> Lens and sensor parameters

○ ○ ○

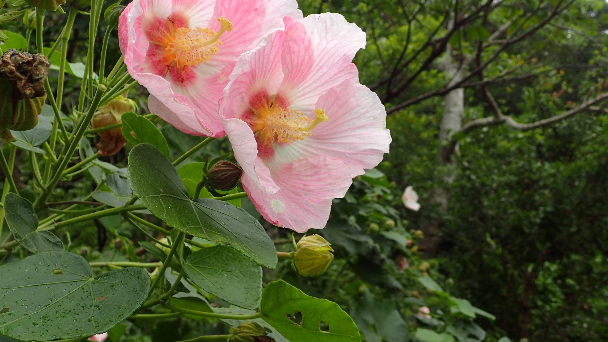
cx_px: 302
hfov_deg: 59.5
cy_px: 129
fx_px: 532
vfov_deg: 35.5
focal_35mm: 33
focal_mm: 5.5
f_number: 3.2
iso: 100
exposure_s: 1/125
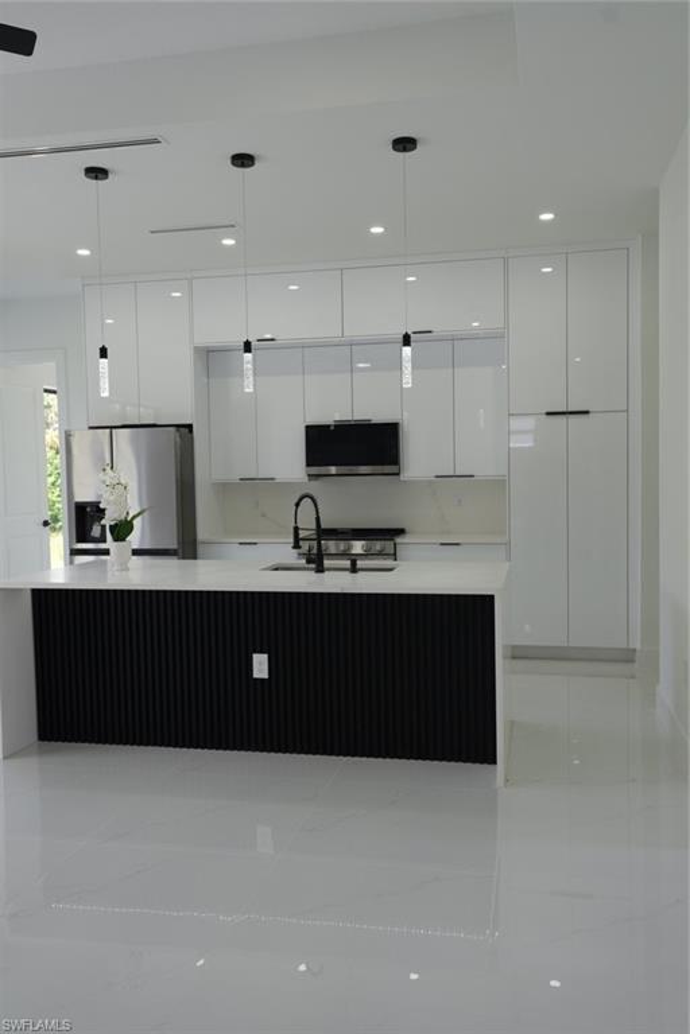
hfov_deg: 42.3
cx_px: 345
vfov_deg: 60.3
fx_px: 891
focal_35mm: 31
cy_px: 517
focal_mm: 31
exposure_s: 1/40
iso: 160
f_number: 5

○ ○ ○

> Task to carry out
For each entry above, write it out again exactly but leave out any picture.

> Answer space
cx_px: 302
hfov_deg: 59.5
cy_px: 129
fx_px: 532
vfov_deg: 35.5
focal_35mm: 33
focal_mm: 5.5
f_number: 3.2
iso: 100
exposure_s: 1/125
hfov_deg: 42.3
cx_px: 345
vfov_deg: 60.3
fx_px: 891
focal_35mm: 31
cy_px: 517
focal_mm: 31
exposure_s: 1/40
iso: 160
f_number: 5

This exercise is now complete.